Stored data ▸

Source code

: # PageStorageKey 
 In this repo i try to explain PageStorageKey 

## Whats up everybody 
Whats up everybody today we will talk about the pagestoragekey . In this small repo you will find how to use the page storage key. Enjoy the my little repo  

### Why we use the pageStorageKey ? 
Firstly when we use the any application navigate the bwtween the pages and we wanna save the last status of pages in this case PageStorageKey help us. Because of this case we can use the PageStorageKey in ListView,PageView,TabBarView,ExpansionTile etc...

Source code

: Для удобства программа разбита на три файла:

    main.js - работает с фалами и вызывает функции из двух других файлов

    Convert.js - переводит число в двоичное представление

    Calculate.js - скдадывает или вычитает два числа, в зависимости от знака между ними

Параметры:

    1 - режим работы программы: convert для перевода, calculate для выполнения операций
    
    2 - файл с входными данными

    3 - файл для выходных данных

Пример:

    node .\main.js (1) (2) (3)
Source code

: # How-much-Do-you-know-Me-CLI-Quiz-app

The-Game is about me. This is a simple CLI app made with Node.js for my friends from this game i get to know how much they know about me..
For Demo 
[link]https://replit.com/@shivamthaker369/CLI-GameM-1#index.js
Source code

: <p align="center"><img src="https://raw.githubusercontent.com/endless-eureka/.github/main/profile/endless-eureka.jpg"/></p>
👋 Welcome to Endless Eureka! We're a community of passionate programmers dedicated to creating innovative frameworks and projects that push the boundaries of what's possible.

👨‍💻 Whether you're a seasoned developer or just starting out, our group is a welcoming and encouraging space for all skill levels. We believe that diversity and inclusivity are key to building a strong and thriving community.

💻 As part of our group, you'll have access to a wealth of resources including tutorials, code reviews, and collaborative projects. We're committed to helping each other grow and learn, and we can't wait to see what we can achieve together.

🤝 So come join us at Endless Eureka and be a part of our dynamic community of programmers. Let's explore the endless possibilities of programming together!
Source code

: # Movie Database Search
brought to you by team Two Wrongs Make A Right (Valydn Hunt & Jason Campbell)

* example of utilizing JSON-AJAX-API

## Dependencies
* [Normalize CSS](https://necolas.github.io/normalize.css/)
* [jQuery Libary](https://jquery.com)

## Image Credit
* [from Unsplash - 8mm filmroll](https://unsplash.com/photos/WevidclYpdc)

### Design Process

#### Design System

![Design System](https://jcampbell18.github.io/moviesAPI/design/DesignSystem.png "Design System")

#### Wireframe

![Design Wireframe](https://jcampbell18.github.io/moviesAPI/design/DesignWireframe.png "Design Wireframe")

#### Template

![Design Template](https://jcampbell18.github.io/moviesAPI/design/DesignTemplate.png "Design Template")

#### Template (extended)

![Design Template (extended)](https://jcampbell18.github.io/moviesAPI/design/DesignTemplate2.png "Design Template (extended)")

EXERCISE BRIEF ▸
Count the lines of the stored data that contain the string "programmers", treating uppercase and lowercase as different. Reply with the number alone.

REPLY TO THE TASK ▸
2